LA MORTE VIENE DALLO SPAZIO, Sky Over Giza

LA MORTE VIENE DALLO SPAZIO, Sky Over Giza

Il black metal spaziale (c’è anche chi lo chiama “cosmic” o “sci-fi”) sta diventando un piccolo trend grazie a varie formazioni sparse per il mondo. Scordatevi le melodie degli Arcturus o dei Samael, perché abbiamo a che fare con qualcosa di davvero marziale, alienante, oscuro, oppressivo e spesso con un muro di suono senza precedenti. Sono pochi i gruppi a essere imprescindibili, perché questo sotto-genere punta tantissimo sulla resa sonora, sulla ricerca dell’atmosfera, su effetti ben mirati, e dunque i soliti quattro riff scarni non bastano: i Darkspace ne sono i maestri indiscussi, gli australiani Mydnight Odyssey, usciti per I, Voidhanger, i pionieri (sono stati i primi a unire black metal e atmosfere à la Tangerine Dream); sempre alternando Australia e Italia, ci sono Mesarthim e Progenie Terrestre Pura, pubblicati da Avantgarde, che già aveva scoperto i Darkspace. Restano ancora i greci Spectral Lore, che si sono mossi con un certo anticipo in questa direzione. Nonostante tutte queste band appartengano a uno stesso mondo, anche un orecchio non allenato saprebbe cogliere le differenze tra di esse.
Complice il fatto che il loro album stava per uscire per Debemur Morti, questi sono stati i miei ragionamenti quando – grazie all’algoritmo di Facebook – sono finito sui La Morte Viene Dallo Spazio. Dopo averli presi in giro fra me e me per la scelta ridondante e opinabile del nome, tipico o delle formazioni progressive-rock italiane o di quelle che vogliono riportare in auge gli anni Settanta, ho deciso di non basarmi su pregiudizi e andarmeli a sentire, così ho capito di aver toppato alla grande sia sul background black metal, sia sul moniker. Segnatevi pure le band che ho elencato poco fa, se non lo conoscete, ma scordatevi di trovare metal da queste parti, tantomeno black (d’altro canto, però, mi pare difficile che questo duo non abbia mai ascoltato quei gruppi).

Ancora nomi di dubbio gusto per i due fondatori, Morte (flauto) e Spazio (chitarra). A loro si sono aggiunte due ragazze (anonime), ad arricchire la formazione con un basso e un moog, fondamentali per approcciare un live. Sky Over Giza, per atmosfere e suoni, richiama gli score dei b-movie anni Settanta e la sigla di “Twilight Zone”: togliete però qualsiasi rimando alla disco-music spaziale o al funk, generi che decenni fa la facevano da padrone in certe pellicole, e dimenticate perfino le ultime incursioni retro-wave e synth-pop.
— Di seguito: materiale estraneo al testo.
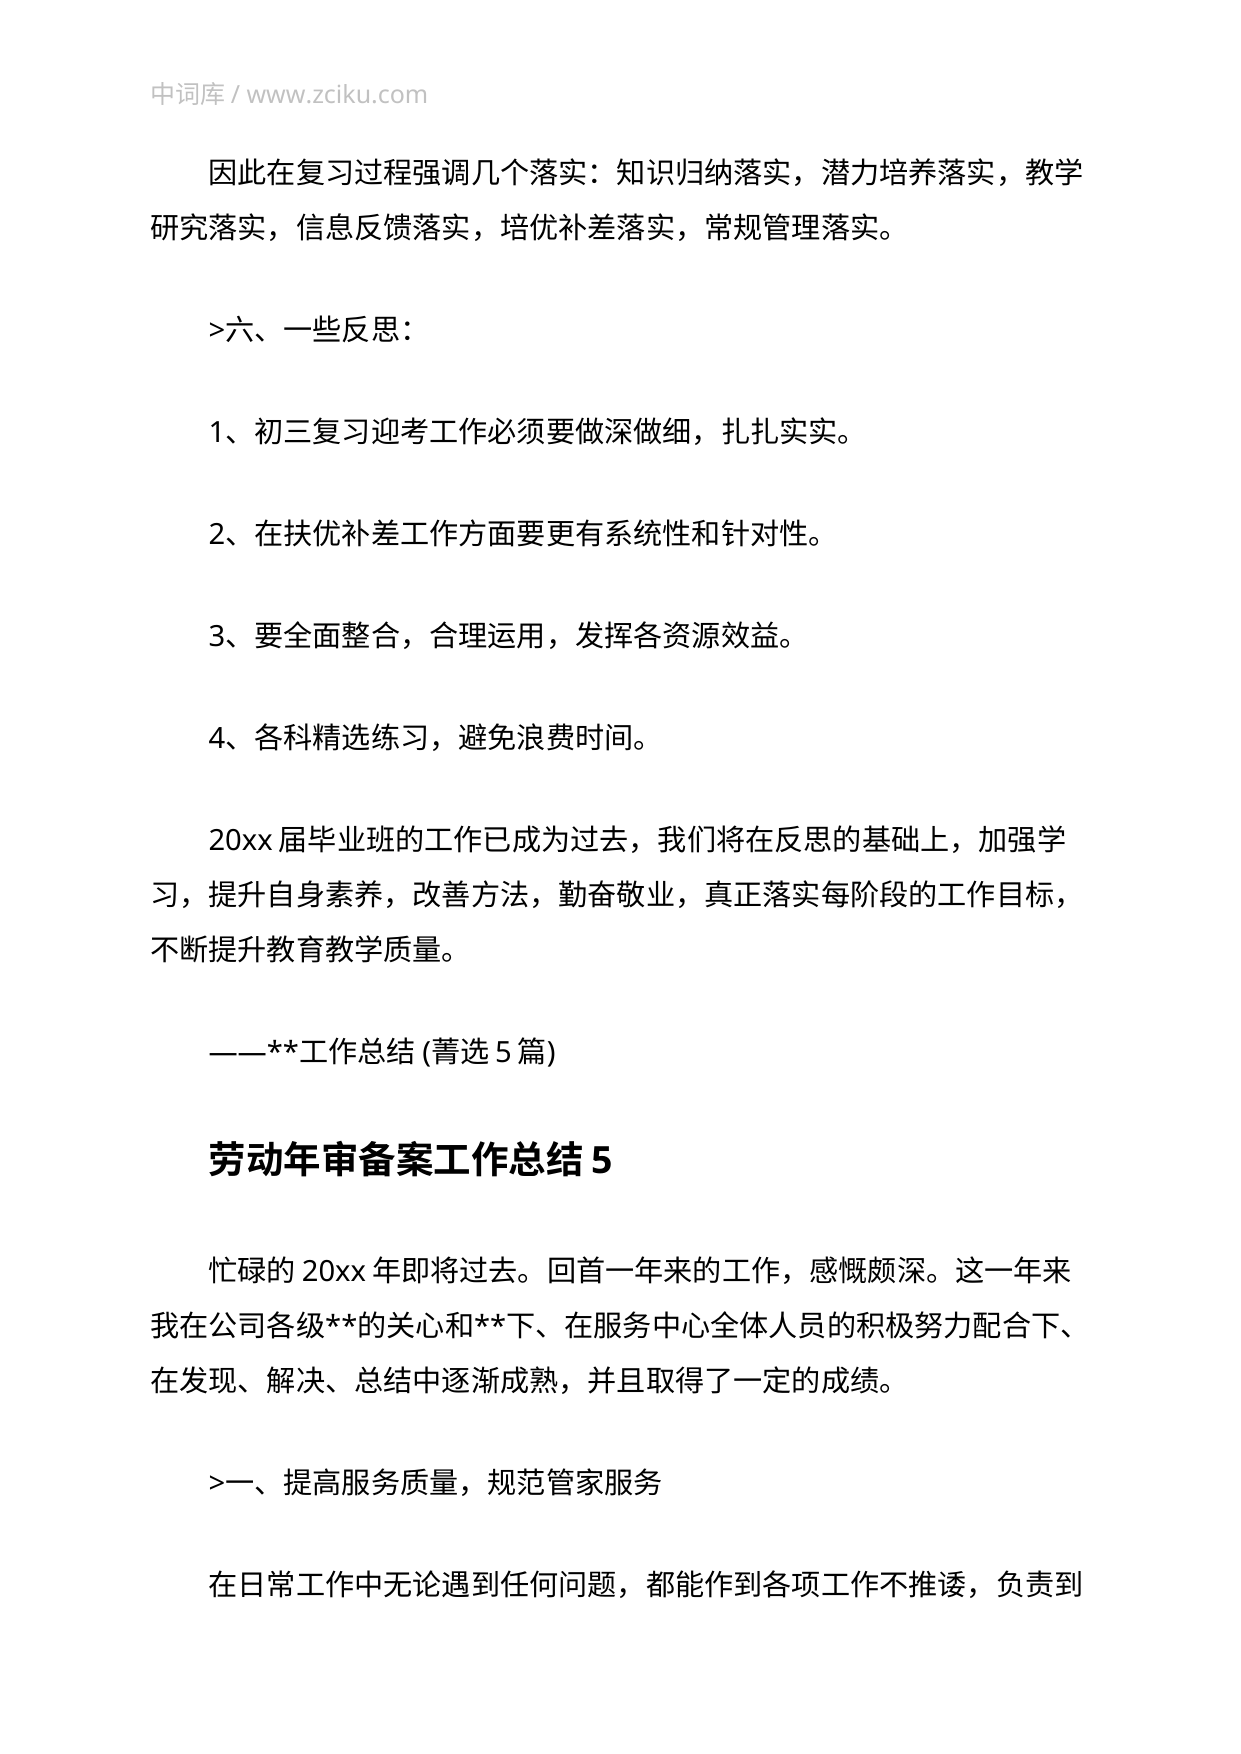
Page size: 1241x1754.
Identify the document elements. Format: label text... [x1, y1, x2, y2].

text 因此在复习过程强调几个落实：知识归纳落实，潜力培养落实，教学研究落实，信息反馈落实，培优补差落实，常规管理落实。 [150, 150, 1090, 247]
text ——**工作总结 (菁选5篇) [150, 1028, 1090, 1071]
text 4、各科精选练习，避免浪费时间。 [150, 714, 1090, 757]
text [150, 1562, 1090, 1604]
text 2、在扶优补差工作方面要更有系统性和针对性。 [150, 511, 1090, 553]
text 1、初三复习迎考工作必须要做深做细，扎扎实实。 [150, 409, 1090, 451]
text 忙碌的20xx年即将过去。回首一年来的工作，感慨颇深。这一年来我在公司各级**的关心和**下、在服务中心全体人员的积极努力配合下、在发现、解决、总结中逐渐成熟，并且取得了一定的成绩。 [150, 1248, 1090, 1400]
text 劳动年审备案工作总结5 [150, 1130, 1090, 1185]
text 20xx届毕业班的工作已成为过去，我们将在反思的基础上，加强学习，提升自身素养，改善方法，勤奋敬业，真正落实每阶段的工作目标，不断提升教育教学质量。 [150, 817, 1090, 969]
text >六、一些反思： [150, 307, 1090, 349]
text 3、要全面整合，合理运用，发挥各资源效益。 [150, 613, 1090, 655]
text >一、提高服务质量，规范管家服务 [150, 1459, 1090, 1502]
L’omonima traccia rivela i lunghi fischi dei moog, una voce femminile effettata, diversi cenni di chitarra quasi pulp e i synth senza fine dei Pink Floyd di Ummagumma, More e Meddle su tutti. In questi milanesi si trova ciò che i Calibro 35 non sono riusciti a spostare troppo dal funk-pulp e ciò che gli Ufomammut (tra le altre cose, altre due band italiane!) non sono riusciti a deviare dal concetto di jam session. “Zombies Of The Stratosphere”, grazie alla sua impronta più rock, ricorda abbastanza proprio Urlo e gli altri, ma conserva una struttura e una metrica astratte e intangibili, e il suo andamento giunge comunque a un moderato delirio, fatto di melodie ed effetti sonori vari e mai eccessivi.
In “Sigu Tolo” non mancano effetti e sample che sembrano provenire da cabine di pilotaggio aerospaziali: i sintetizzatori riescono a evocare i panorami interstellari più canonici, imitando alla perfezione Vangelis e – perché no? – anche la lunghissima traccia di Filosofem. Basta poi attendere quattro minuti per finire dentro a un puro pezzo pinkfloydiano, che non stonerebbe in Live At Pompei: una lunga jam session, priva però di quelle improvvisazioni schizofreniche tipiche dell’epoca, condita invece con una lunga e naturale progressione oltre la stratosfera e verso il calmo buio dello spazio, uno sviluppo sonoro delineato dai delay delle chitarre, dal moog, dall’hammond e da una batteria lontana ma costante.
In chiusura c’è la bonus-track “Fever”, uscita precedentemente in digitale, dove i sassofoni prendono le redini del brano per poi lasciarlo alle vibrazioni del moog (che sembra un insieme di chitarre) in maniera quasi naïf, come faceva Richard Wright. Oltre tredici minuti di sonorità che cambiano piano piano e minuziosamente, dalla space-music ai rintocchi più electro fino al drone, regalando tramite le varie trasformazioni una gioia lenta e costante.

Sky Over Giza si conferma come una delle più belle sorprese dell’anno e la mia curiosità d’ora in poi sarà quella di vederli dal vivo.